# [Task input]
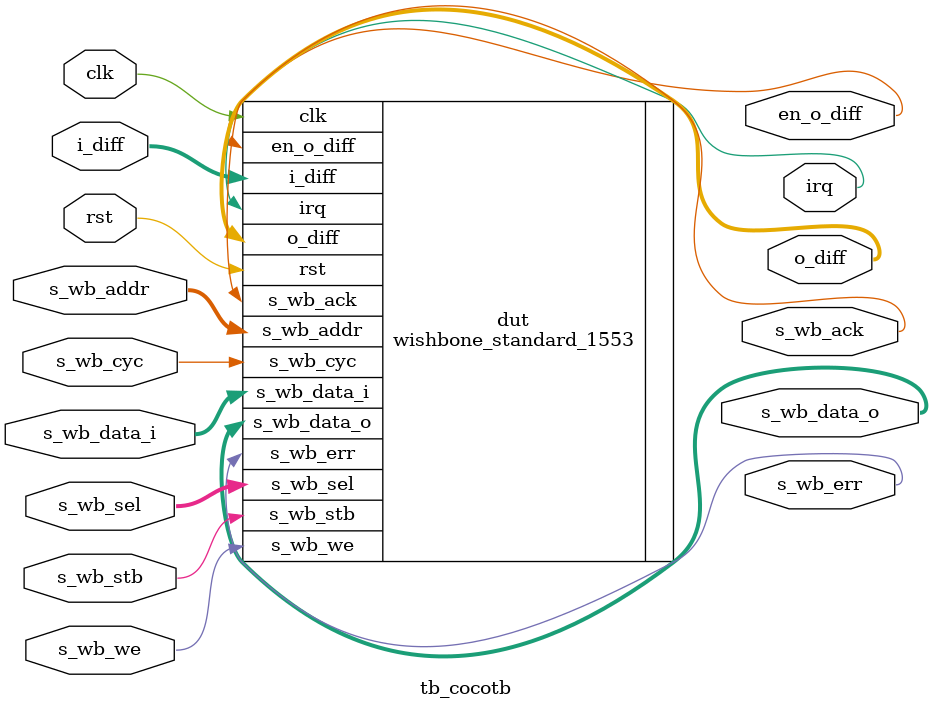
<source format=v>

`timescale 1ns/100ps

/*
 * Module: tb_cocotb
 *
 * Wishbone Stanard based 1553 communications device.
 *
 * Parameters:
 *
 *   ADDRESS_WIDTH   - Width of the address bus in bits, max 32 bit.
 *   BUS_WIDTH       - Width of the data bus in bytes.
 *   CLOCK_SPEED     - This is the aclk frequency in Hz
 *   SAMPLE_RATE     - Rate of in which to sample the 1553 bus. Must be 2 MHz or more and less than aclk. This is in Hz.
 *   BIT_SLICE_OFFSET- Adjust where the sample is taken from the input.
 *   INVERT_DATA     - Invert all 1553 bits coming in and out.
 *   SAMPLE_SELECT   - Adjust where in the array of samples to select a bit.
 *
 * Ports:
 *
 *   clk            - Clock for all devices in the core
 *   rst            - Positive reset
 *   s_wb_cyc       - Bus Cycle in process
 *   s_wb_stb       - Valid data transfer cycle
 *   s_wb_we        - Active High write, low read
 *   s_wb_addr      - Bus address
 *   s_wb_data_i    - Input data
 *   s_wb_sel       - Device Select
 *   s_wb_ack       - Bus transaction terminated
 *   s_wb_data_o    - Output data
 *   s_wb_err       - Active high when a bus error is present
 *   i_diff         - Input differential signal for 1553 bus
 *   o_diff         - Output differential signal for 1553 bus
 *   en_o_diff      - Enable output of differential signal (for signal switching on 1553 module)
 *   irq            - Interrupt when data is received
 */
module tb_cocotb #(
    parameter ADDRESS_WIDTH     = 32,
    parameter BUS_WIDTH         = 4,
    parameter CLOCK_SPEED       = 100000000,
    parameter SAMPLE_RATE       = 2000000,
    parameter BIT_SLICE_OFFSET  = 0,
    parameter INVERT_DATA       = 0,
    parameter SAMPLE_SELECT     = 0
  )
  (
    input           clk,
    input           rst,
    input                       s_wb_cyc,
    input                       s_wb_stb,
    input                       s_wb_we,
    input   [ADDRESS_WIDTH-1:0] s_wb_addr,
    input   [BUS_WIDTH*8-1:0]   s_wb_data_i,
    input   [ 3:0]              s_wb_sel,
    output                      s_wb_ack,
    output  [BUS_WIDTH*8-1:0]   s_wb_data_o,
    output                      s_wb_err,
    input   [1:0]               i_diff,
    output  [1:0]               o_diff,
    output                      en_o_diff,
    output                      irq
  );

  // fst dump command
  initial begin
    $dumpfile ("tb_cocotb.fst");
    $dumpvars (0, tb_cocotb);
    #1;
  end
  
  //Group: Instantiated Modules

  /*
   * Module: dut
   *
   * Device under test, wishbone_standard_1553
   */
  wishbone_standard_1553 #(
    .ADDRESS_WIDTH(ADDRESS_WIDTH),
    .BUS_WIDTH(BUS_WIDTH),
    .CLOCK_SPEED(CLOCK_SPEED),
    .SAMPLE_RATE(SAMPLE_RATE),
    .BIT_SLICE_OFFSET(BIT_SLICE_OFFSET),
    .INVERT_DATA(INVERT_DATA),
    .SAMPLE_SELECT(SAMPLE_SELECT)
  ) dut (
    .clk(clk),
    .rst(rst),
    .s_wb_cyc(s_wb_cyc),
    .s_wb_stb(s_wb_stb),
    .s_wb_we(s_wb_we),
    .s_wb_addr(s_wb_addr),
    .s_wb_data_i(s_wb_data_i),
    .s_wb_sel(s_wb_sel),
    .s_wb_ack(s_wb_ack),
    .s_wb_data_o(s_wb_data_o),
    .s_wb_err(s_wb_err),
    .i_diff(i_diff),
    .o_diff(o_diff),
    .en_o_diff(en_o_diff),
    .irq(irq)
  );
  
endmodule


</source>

--

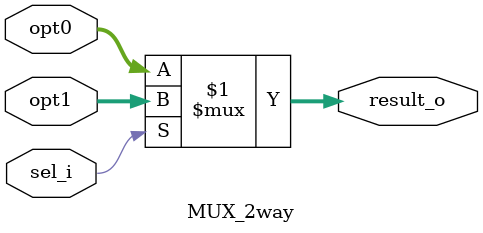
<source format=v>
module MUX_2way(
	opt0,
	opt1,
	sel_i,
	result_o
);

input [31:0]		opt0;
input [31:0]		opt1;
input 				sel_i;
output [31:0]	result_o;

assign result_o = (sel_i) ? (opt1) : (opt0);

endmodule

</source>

# [Exercise description]
Output the lines above between the one holding "Cycle in process" and the one holding "- Output data", inclusive, with nothing before or after them.

# [Your solution]
 *   s_wb_cyc       - Bus Cycle in process
 *   s_wb_stb       - Valid data transfer cycle
 *   s_wb_we        - Active High write, low read
 *   s_wb_addr      - Bus address
 *   s_wb_data_i    - Input data
 *   s_wb_sel       - Device Select
 *   s_wb_ack       - Bus transaction terminated
 *   s_wb_data_o    - Output data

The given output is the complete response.